I think introverts can often be overlooked. When I think back to my working history; colleagues who were loud and/or outspoken certainly were listened to more than I was. Going even further back to school – few were interested in the quiet child who appeared to have nothing to bring to the table. I recall trying to change my personality as a teen and failed miserably. What a relief it would have been to know there was nothing wrong with me – I was simply an introvert.
You can still succeed at running a team or company as an introvert but with perhaps a little more work than an extrovert who naturally thrives on being around others.
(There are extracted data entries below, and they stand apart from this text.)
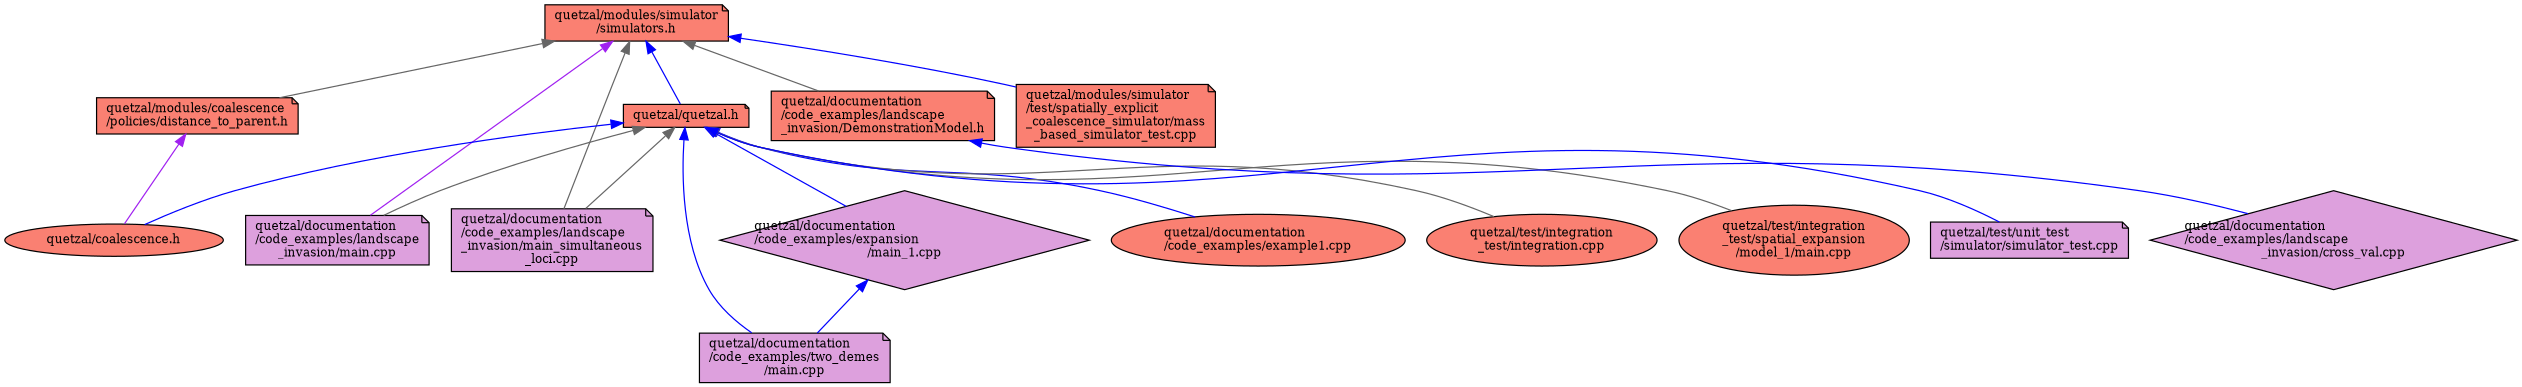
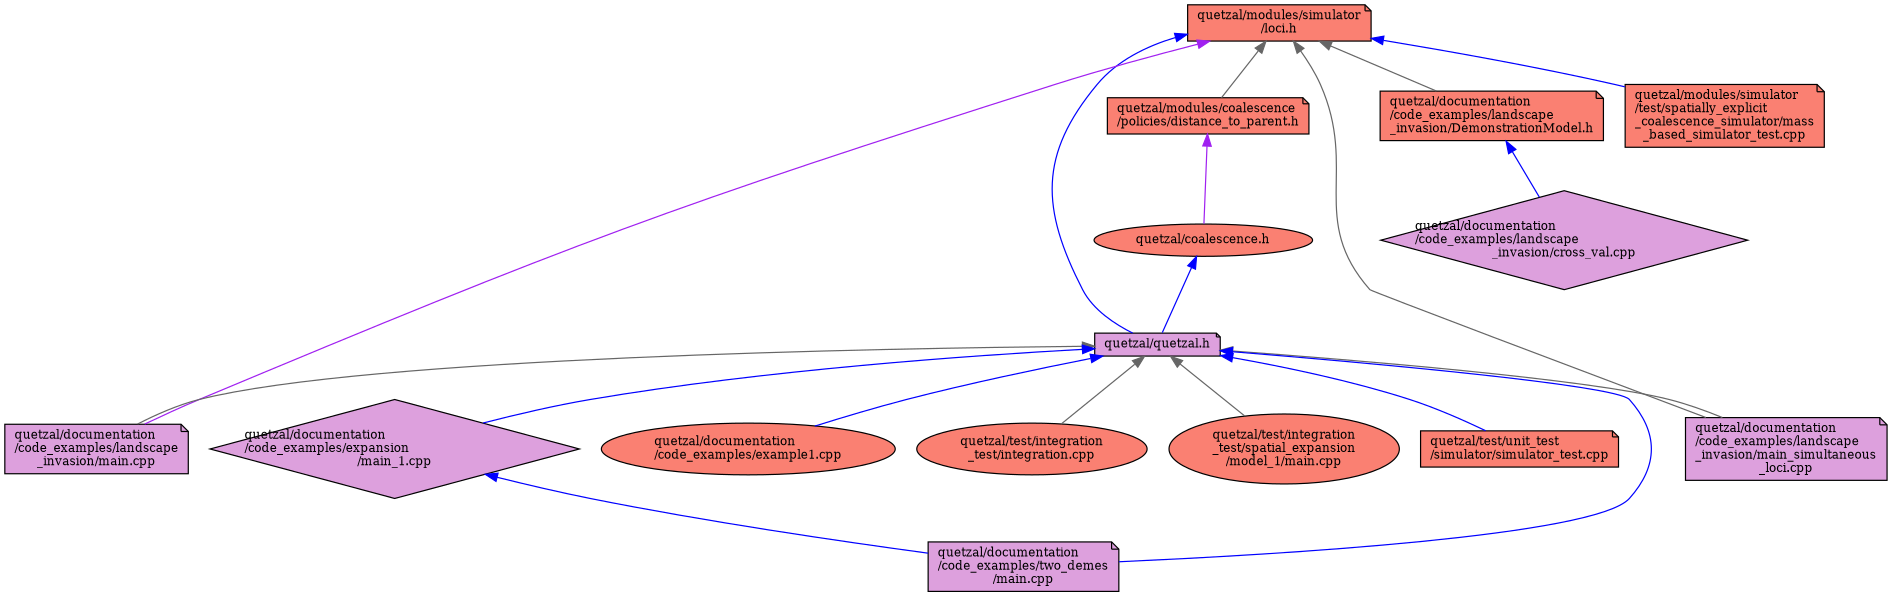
  digraph {
    fontname="DejaVu Serif"
    node [color=black fillcolor=salmon fontname="DejaVu Serif" fontsize=10 shape=note style=filled]
    edge [color=blue dir=back fontname="DejaVu Serif" fontsize=10 labelfontname=Helvetica labelfontsize=10 style=solid]
-   n1 [fontcolor=black height=0.2 label="quetzal/modules/simulator\l/simulators.h" width=0.4]
+   n1 [fontcolor=black height=0.2 label="quetzal/modules/simulator\l/loci.h" width=0.4]
    n2 [height=0.2 label="quetzal/modules/coalescence\l/policies/distance_to_parent.h" width=0.4]
-   n3 [height=0.2 label="quetzal/quetzal.h" width=0.4]
+   n3 [fillcolor=plum height=0.2 label="quetzal/quetzal.h" width=0.4]
    n4 [fillcolor=plum height=0.2 label="quetzal/documentation\l/code_examples/landscape\l_invasion/main.cpp" width=0.4]
    n5 [fillcolor=plum height=0.2 label="quetzal/documentation\l/code_examples/landscape\l_invasion/main_simultaneous\l_loci.cpp" width=0.4]
    n6 [height=0.2 label="quetzal/documentation\l/code_examples/landscape\l_invasion/DemonstrationModel.h" width=0.4]
    n7 [height=0.2 label="quetzal/modules/simulator\l/test/spatially_explicit\l_coalescence_simulator/mass\l_based_simulator_test.cpp" width=0.4]
    n8 [height=0.2 label="quetzal/coalescence.h" shape=ellipse width=0.4]
    n9 [fillcolor=plum height=0.2 label="quetzal/documentation\l/code_examples/two_demes\l/main.cpp" width=0.4]
    n10 [height=0.2 label="quetzal/documentation\l/code_examples/example1.cpp" shape=ellipse width=0.4]
    n11 [fillcolor=plum height=0.2 label="quetzal/documentation\l/code_examples/expansion\l/main_1.cpp" shape=diamond width=0.4]
    n12 [height=0.2 label="quetzal/test/integration\l_test/integration.cpp" shape=ellipse width=0.4]
    n13 [height=0.2 label="quetzal/test/integration\l_test/spatial_expansion\l/model_1/main.cpp" shape=ellipse width=0.4]
-   n14 [fillcolor=plum height=0.2 label="quetzal/test/unit_test\l/simulator/simulator_test.cpp" width=0.4]
+   n14 [height=0.2 label="quetzal/test/unit_test\l/simulator/simulator_test.cpp" width=0.4]
    n15 [fillcolor=plum height=0.2 label="quetzal/documentation\l/code_examples/landscape\l_invasion/cross_val.cpp" shape=diamond width=0.4]
    n1 -> n2 [color=gray40]
    n1 -> n3
    n1 -> n4 [color=purple]
    n1 -> n5 [color=gray40]
    n1 -> n6 [color=gray40]
    n1 -> n7
    n2 -> n8 [color=purple]
    n3 -> n4 [color=gray40]
    n3 -> n5 [color=gray40]
    n3 -> n9
    n3 -> n10
    n3 -> n11
    n3 -> n12 [color=gray40]
    n3 -> n13 [color=gray40]
    n3 -> n14
    n6 -> n15
-   n3 -> n8
+   n8 -> n3
    n11 -> n9
  }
I am confident in my abilities as I am sure are many introverts but it can be assumed that quietness equates to shyness or uncertainty of self – not the case at all.
Patricia Weber says
Phoenicia I hear what you are saying and can even more so relate to just about all of it. It is about being misunderstood as someone more introverted. The good news is this is changing across the world.
Erica says
I read a book earlier this year called, Now Discover Your Strengths. It talked about how focusing on your strengths, not your weaknesses will really push you forward to achieve your goals. It mentioned how people will spend tons of time trying to improve their weaknesses, when the focus should be on best using the areas in which you already excel. Everyone has weaknesses. But not everybody has your special strengths. And it seems that is what you proved for that job, and that is why you excelled.
Patricia Weber says
Erica it takes so much energy to try to improve weaknesses. I don’t like wasting energy because as someone more introverted so much of life’s demands use up what I have too fast. Fortunately I do know how to manage it well! Thanks for your compliment in your comment.
Patricia Weber says
Erica, just as I was fortunate not to know I was an introvert until later in life, I also learned from being a certified DiSC (behavior profile) provider, how much easier it is – less time, less energy – to come from your strengths. That title of the book you reference also sounds familiar!
Susan cooper says
I don’t think trying to be someone or something you are not is ever the best focus to achieving success. I would put my energy into putting my best foot forward using my strengths instead of trying to pretend I’m something I’m not. I think that would be a much better use of time.